Rules and Regulations: Hazardous Waste Management System; Identification and Listing of Hazardous Waste
The Environmental Protection Agency (EPA) is granting a petition submitted by ExxonMobil Oil Corporation Beaumont Refinery to exclude from hazardous waste control certain solid waste. This final rule responds to the petition submitted by ExxonMobil to have the secondary impoundment basin (SIB) solids excluded, or delisted from the definition of a hazardous waste. After careful analysis and evaluation of comments submitted by the public, the EPA has concluded that the petitioned wastes are not hazardous waste when disposed of in Subtitle D landfills. This exclusion applies to the surface impoundment solids generated at ExxonMobil’s Beaumont, Texas facility. Accordingly, this final rule excludes the petitioned waste from the requirements of hazardous waste regulations under the Resource Conservation and Recovery Act (RCRA) when disposed of in Subtitle D landfills but imposes testing conditions to ensure that the future-generated wastes remain qualified for delisting.

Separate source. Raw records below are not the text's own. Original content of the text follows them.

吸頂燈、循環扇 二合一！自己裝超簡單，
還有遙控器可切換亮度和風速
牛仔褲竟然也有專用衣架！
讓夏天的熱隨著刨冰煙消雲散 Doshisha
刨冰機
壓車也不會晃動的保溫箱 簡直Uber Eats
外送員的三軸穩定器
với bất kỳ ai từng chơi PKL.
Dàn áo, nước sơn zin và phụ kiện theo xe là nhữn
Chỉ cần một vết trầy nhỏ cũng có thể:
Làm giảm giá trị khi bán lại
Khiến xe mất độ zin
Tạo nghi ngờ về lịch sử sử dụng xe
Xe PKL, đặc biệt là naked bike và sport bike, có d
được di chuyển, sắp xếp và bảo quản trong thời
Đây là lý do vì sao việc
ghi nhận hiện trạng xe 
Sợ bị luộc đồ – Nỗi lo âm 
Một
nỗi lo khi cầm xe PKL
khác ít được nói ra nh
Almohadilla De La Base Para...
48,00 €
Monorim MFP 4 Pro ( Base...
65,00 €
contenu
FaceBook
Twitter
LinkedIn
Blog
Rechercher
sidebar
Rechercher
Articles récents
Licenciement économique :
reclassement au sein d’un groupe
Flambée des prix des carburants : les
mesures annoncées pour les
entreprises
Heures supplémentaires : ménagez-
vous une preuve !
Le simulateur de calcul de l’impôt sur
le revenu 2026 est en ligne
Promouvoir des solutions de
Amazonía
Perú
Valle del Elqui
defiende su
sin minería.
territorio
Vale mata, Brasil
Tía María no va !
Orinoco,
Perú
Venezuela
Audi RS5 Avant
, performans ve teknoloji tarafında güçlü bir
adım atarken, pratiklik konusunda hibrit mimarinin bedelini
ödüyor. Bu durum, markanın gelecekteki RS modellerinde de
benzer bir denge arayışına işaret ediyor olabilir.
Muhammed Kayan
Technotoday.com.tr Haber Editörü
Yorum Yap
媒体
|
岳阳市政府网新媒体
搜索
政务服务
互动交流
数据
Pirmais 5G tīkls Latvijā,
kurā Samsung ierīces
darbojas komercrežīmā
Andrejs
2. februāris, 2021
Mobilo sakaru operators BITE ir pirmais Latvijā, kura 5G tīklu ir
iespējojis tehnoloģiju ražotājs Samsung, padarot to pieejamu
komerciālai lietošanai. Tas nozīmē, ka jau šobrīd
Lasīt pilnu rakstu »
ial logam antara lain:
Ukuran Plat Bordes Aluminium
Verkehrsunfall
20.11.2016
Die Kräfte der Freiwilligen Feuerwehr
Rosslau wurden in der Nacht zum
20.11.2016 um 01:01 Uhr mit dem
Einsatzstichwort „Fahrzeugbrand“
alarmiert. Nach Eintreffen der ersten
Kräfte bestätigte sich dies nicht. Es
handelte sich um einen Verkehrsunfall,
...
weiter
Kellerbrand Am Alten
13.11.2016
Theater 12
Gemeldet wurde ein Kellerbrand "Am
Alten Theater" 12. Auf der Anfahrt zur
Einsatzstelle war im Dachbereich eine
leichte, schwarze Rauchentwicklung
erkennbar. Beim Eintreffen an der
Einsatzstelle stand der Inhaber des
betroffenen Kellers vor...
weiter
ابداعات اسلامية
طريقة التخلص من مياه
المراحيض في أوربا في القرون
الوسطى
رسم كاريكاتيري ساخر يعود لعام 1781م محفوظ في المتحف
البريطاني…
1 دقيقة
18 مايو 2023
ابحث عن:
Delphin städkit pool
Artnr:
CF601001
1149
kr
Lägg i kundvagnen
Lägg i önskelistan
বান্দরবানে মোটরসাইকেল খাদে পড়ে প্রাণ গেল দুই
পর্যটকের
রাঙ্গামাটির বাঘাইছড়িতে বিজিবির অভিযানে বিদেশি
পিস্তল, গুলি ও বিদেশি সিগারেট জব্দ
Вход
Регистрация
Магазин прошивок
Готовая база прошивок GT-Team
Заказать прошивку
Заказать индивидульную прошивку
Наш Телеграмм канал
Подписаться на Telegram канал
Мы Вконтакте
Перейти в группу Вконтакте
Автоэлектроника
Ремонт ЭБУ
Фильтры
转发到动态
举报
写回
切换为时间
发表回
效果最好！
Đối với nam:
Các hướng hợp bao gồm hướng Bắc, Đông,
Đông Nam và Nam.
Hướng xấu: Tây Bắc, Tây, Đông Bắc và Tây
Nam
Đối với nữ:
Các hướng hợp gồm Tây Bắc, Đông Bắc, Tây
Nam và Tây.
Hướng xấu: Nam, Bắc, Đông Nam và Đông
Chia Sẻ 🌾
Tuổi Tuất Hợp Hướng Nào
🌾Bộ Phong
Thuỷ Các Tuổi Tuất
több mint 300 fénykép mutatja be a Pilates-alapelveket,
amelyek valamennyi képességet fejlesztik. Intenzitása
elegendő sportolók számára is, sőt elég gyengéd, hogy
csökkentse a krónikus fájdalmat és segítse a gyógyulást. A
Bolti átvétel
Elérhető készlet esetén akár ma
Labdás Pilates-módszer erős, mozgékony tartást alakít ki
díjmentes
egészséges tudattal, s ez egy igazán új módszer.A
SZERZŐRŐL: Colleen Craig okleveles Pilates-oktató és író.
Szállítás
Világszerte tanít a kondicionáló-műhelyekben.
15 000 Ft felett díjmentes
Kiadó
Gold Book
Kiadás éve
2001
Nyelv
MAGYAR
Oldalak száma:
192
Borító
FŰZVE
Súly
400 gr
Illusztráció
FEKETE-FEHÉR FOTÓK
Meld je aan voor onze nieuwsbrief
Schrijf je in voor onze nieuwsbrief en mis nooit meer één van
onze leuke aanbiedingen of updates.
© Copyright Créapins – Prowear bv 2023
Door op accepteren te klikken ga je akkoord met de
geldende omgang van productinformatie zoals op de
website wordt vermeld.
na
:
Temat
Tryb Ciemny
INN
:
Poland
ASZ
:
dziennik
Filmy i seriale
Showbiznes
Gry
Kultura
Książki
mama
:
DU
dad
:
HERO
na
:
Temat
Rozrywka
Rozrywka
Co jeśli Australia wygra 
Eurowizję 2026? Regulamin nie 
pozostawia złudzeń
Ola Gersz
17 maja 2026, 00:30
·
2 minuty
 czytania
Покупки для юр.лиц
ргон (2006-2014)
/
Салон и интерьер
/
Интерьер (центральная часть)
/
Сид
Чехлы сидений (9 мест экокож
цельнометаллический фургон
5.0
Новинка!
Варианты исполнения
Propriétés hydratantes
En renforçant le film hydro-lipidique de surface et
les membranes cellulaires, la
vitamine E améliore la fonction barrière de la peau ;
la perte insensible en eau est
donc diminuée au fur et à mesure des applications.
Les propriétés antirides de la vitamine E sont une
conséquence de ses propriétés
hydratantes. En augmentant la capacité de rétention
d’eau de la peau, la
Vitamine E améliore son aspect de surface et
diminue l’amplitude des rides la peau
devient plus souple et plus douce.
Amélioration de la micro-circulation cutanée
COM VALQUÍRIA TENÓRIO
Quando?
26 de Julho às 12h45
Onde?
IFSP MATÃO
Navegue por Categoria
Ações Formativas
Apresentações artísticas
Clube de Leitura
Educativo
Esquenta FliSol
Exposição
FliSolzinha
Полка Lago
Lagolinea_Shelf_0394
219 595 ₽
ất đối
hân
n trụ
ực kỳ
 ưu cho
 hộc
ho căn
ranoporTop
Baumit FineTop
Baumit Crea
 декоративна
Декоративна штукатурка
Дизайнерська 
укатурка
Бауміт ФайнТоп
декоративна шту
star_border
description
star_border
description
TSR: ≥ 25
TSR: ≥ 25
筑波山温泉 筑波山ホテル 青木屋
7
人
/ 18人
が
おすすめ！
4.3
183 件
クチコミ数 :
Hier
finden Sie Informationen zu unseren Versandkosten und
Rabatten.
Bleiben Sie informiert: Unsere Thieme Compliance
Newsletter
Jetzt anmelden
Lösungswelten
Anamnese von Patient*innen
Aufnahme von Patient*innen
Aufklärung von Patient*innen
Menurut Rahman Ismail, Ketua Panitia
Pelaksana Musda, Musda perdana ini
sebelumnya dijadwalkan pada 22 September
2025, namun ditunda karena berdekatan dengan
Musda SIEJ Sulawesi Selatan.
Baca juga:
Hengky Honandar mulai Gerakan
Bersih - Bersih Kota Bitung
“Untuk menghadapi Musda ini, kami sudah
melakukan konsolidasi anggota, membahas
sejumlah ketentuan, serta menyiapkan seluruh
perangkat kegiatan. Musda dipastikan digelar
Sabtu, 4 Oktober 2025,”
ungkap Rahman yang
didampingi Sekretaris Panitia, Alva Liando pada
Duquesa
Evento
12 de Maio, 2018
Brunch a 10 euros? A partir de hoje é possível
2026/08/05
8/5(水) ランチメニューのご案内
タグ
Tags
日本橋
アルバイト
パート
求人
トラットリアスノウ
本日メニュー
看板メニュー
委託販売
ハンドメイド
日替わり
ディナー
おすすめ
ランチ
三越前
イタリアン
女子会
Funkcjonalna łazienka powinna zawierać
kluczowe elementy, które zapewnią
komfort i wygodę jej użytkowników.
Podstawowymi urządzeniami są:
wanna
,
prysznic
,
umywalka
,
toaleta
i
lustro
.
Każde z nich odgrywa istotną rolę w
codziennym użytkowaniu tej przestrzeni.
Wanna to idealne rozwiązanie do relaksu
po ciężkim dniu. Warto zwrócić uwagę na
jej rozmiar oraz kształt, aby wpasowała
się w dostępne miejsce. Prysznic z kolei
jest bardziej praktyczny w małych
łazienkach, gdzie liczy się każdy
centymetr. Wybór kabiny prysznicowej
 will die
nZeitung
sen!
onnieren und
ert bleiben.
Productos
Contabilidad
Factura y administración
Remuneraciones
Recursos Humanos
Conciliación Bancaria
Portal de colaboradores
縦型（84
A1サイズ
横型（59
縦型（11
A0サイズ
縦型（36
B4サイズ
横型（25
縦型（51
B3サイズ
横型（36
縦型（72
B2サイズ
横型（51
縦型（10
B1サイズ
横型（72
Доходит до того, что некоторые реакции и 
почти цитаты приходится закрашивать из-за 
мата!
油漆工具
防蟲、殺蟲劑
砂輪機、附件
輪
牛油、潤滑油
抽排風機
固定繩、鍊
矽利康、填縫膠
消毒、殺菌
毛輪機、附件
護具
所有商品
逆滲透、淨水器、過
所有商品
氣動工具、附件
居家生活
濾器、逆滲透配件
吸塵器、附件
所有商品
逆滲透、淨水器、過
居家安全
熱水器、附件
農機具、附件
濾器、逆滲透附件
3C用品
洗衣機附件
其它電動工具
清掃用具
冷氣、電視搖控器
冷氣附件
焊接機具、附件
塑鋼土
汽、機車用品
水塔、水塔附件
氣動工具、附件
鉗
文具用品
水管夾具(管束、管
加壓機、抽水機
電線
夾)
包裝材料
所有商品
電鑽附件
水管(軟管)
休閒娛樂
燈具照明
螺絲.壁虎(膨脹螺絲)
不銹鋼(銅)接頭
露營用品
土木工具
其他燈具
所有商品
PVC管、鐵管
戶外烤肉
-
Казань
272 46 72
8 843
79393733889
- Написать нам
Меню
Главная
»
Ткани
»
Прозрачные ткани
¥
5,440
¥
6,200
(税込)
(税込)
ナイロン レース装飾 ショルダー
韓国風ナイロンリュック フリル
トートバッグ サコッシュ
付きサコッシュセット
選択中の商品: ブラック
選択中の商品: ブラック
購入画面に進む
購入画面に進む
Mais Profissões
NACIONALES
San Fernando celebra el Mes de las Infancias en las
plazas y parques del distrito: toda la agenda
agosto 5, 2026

The Environmental Protection Agency is postponing the compliance dates for new, more stringent effluent limitations and pretreatment standards for steam electric power generating point sources, specifically focusing on flue gas desulfurization wastewater and bottom ash transport water.
The new compliance date is November 1, 2020.
Proposed Rules: Claims Procedure for Plans Providing Disability Benefits; Extension of Applicability Date
The Department of Labor proposes to delay for ninety (90) days–through April 1, 2018–the applicability of the Final Rule amending the claims procedure requirements applicable to ERISA-covered employee benefit plans that provide disability benefits. The Final Rule was published in the Federal Register on December 19, 2016, and became effective on January 18, 2017. The Final Rule currently is scheduled to apply to claims for disability benefits under ERISA-covered employee benefit plans that are filed on or after January 1, 2018. Following publication of the Final Rule, various stakeholders and members of Congress asserted that it will drive up disability benefit plan costs, cause an increase in litigation, and in so doing impair workers’ access to disability insurance benefits. Pursuant to Executive Order 13777, the Department of Labor has concluded that it is appropriate to give the public an additional opportunity to submit comments and data concerning potential impacts of the Final Rule. The Department of Labor will carefully consider the submitted comments and data as part of its effort to examine regulatory alternatives that meet its objectives of ensuring the full and fair review of disability benefit claims while not imposing unnecessary costs and adverse consequences. The Department of Labor accordingly seeks public comment on a proposed 90-day delay of the applicability of the Final Rule in order to solicit additional public input and examine regulatory alternatives. If this proposal is finalized, the amendments made on December 19, 2016, would become applicable to claims for disability benefits that are filed after April 1, 2018, rather than January 1, 2018.